THEMA DER WOCHE 42/2022

Ist die Zerspanung noch lukrativ?

Dr. Jochen Kress erklärt den Mapal-Weg, die Strategie des Werkzeugherstellers, um nachhaltig in einer immer digitaleren Zerspanungswelt erfolgreich zu sein.

Herr Dr. Kress, ist die Metallzerspanung noch lukrativ? Die neuesten Umsatzzahlen der Mapal Gruppe machen zwar bestimmt vielen Zerspanern Mut. 2021 stieg der Umsatz der Mapal Gruppe um 15% auf 524 Mio. Euro.
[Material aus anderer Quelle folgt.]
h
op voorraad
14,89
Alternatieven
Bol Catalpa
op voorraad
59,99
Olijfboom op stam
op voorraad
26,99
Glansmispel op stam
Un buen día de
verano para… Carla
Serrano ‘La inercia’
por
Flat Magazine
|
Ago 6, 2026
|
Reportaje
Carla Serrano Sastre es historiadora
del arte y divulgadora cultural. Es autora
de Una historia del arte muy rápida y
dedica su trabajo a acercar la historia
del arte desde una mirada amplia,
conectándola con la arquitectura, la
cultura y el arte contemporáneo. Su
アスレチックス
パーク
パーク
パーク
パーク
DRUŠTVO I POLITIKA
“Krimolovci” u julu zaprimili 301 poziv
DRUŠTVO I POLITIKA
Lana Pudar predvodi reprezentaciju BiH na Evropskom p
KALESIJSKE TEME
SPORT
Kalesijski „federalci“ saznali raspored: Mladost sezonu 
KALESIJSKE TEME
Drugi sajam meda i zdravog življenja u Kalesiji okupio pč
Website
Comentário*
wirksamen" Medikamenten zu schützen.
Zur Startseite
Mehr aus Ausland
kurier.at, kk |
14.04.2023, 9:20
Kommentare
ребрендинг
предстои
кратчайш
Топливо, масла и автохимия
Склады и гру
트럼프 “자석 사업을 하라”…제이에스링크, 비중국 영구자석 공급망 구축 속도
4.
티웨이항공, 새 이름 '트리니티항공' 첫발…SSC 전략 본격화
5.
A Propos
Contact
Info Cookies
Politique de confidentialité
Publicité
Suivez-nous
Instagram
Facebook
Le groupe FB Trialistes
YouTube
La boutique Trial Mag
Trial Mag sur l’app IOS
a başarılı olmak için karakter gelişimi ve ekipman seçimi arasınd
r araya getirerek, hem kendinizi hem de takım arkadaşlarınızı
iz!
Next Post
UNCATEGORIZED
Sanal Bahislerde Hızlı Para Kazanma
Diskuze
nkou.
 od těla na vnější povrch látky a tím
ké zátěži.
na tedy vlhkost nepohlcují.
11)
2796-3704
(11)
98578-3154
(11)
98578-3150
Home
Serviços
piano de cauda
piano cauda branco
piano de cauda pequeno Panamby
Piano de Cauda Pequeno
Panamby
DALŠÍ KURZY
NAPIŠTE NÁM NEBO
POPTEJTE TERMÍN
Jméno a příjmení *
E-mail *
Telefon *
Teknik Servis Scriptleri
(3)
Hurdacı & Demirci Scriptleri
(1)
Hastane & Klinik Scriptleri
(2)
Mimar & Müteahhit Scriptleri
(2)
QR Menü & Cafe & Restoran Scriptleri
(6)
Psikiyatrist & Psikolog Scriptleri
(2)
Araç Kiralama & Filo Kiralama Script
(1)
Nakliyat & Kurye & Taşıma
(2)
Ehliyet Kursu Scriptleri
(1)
Auch einige Zukunftsmärkte haben Sie bereits identifiziert. Dennoch fehlt momentan noch eine eindeutige Richtung, gerade bei der Mobilität. Wie sehen Sie die Lage und Zukunft in der Metallzerspanung?

Jochen Kress: Wenn ich Zweifel an der Zukunft der Metallzerspanung hätte, würde ich wohl nicht mehr hier sitzen. Zerspanung ist nach wie vor ein interessantes Feld – vor allem, weil wir gerade hier in Deutschland die Wertschöpfung noch relativ stark mitbeeinflussen können.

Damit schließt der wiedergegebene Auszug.